I popped off the lid and frowned at the vibrant red paste. "Isn't this a little much?"

"You want to make a statement, don't you?"

I applied the lipstick with a cautious hand. "A little concerned we have different statements in mind, Val." The archer had arrived in a V-neck sweater with rooster feathers in her hair, after all.

She pushed the tube more firmly against my lips, forcing the color out. "You'll face a horde of demons, and you're scared of a little lipstick? Please."

"I think you look lovely," Mrs. Price contributed from the other end of the room, wearing a floor-length, bishop sleeve dress. She handed Siren a cup of tea and a heated bag of barley. "Professional, but intimidating. Desirable, but untouchable. Fits you perfectly."

The compliment pulled a reluctant smile out of me.

As a mother of three boys, Ellen had offered to help Siren with her third trimester, providing tips and tricks and reassurances. That role couldn't be filled by any of Siren's childless warriors, and despite their jarring differences, I'd watched the two women form an inseparable bond these past few weeks.

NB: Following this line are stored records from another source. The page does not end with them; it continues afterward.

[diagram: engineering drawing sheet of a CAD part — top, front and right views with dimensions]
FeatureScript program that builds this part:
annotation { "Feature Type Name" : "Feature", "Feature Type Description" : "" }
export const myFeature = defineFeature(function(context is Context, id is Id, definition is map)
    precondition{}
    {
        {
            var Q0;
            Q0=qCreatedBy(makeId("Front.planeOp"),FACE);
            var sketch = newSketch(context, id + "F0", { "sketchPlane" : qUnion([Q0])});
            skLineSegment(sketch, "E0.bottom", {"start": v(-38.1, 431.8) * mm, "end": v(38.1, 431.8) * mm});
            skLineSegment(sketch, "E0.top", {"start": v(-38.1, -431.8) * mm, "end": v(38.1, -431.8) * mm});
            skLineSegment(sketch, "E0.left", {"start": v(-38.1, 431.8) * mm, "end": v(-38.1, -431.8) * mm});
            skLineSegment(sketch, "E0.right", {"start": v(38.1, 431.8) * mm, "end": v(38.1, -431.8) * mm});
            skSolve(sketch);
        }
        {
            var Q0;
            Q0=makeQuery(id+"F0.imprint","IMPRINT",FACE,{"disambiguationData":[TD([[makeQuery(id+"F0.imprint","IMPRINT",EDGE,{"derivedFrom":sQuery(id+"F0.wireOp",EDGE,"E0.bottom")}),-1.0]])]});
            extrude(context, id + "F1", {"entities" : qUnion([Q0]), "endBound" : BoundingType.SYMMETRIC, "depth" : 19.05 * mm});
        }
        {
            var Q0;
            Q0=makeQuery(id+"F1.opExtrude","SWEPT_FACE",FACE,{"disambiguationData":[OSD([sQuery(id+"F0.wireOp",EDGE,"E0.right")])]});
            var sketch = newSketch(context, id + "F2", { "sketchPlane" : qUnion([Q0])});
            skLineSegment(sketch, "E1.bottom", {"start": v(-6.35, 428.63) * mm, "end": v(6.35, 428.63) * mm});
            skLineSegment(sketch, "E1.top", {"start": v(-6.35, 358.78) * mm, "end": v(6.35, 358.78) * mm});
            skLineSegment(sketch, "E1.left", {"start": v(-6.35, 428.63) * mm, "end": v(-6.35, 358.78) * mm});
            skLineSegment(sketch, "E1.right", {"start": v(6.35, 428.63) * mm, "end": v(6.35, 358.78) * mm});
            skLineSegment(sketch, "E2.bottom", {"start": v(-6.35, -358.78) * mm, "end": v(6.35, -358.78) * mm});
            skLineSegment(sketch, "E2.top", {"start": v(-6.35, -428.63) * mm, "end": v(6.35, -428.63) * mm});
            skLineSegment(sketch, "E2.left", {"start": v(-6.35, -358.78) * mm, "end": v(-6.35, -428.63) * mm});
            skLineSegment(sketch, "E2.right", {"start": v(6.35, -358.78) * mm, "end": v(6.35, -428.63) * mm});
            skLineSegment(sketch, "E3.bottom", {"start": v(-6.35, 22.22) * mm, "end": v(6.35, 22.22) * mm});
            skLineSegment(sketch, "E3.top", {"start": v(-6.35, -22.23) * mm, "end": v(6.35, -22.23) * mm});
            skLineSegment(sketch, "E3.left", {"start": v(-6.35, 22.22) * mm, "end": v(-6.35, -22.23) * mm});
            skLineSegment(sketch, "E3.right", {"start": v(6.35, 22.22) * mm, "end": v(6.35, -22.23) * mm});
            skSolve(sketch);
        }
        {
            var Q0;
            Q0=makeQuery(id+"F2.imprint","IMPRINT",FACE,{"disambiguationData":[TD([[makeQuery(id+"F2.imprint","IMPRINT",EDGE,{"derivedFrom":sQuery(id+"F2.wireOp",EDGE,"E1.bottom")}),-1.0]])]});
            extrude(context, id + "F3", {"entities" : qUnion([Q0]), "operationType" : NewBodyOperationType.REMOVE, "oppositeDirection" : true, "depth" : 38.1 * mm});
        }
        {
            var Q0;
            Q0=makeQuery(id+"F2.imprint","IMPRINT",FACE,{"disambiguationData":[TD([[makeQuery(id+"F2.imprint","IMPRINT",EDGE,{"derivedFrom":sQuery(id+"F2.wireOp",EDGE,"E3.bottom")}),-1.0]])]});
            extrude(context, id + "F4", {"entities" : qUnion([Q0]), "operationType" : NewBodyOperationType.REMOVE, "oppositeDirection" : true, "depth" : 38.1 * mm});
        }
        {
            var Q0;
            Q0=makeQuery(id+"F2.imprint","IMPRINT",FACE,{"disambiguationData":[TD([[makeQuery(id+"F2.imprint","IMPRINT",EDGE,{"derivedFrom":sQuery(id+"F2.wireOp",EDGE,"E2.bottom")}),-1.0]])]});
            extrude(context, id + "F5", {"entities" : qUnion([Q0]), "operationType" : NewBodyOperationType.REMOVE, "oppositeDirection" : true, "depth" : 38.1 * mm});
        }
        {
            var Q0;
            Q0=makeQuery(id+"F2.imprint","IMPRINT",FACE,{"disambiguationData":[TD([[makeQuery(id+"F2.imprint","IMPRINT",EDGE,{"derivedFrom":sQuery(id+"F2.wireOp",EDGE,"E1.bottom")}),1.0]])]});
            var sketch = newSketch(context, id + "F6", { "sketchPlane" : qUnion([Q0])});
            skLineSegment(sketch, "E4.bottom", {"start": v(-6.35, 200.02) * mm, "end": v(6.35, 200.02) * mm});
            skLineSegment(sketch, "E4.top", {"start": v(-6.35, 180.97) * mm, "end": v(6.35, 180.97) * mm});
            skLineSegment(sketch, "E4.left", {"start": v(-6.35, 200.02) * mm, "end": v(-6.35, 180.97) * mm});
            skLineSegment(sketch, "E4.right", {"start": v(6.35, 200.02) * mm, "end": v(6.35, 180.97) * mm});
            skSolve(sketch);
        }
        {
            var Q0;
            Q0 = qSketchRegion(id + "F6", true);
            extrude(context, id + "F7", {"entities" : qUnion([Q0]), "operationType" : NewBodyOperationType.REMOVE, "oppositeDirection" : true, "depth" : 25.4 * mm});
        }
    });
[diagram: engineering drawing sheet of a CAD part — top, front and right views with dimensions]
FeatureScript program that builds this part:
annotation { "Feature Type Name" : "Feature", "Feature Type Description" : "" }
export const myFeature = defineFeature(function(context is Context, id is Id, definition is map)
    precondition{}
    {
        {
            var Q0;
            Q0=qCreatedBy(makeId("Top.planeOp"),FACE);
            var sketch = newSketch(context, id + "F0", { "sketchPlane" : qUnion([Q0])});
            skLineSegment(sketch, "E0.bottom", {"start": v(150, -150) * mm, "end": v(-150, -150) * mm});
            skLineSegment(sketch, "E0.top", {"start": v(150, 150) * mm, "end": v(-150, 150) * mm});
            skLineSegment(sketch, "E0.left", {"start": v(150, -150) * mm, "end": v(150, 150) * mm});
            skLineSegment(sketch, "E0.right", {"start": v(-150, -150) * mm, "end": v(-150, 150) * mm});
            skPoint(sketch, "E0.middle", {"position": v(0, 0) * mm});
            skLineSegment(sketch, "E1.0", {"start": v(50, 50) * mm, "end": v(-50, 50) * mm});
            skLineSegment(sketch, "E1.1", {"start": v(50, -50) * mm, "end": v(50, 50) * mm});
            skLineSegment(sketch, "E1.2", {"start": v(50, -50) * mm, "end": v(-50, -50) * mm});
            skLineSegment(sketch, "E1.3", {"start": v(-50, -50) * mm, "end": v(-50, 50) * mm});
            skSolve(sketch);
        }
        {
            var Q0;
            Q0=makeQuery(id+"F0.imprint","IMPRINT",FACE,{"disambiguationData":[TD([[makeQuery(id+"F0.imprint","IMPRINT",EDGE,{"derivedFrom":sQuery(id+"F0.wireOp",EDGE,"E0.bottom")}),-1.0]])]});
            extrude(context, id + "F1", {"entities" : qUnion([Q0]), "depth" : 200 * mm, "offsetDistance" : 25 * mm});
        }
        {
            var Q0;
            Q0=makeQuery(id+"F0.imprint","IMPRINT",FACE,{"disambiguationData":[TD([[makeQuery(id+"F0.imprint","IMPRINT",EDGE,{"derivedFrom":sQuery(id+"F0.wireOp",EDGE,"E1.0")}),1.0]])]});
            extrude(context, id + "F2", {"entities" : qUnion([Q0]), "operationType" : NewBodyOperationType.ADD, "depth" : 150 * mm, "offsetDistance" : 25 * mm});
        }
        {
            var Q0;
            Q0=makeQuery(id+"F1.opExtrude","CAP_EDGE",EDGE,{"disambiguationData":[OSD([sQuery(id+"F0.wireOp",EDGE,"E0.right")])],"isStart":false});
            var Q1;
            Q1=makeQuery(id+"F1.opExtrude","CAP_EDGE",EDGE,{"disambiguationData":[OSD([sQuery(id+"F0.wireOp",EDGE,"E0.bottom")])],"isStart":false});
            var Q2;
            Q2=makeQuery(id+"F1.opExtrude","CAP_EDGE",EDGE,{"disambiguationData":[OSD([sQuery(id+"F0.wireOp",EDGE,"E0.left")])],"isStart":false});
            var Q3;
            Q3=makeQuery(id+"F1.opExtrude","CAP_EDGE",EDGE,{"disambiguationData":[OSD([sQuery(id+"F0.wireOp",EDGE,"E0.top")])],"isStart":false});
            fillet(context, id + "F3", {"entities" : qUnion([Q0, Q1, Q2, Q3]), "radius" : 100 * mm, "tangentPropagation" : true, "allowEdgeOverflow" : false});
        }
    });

I never thought I'd live to see the day I respected someone like Mason's mother, but she'd only offered support, love, and understanding to everyone in Havenbrooke. The widow had become a mother to all of us refugees, and I'd realized there was simply nothing there to disrespect.

Siren winked at me from the chair she occupied, teacup propped on the swell of her belly. "You ready, Kingsley?"

I glanced back at the image in the mirror: wine red lips, choppy white hair, hazel eyes more brown than green—like a forest torched by wildfire. I bore my mother's olive complexion, nose, lips, and cheekbones, and my father's rough and weathered edges. But as much as I loved my parents, I no longer saw myself as a sum of their parts.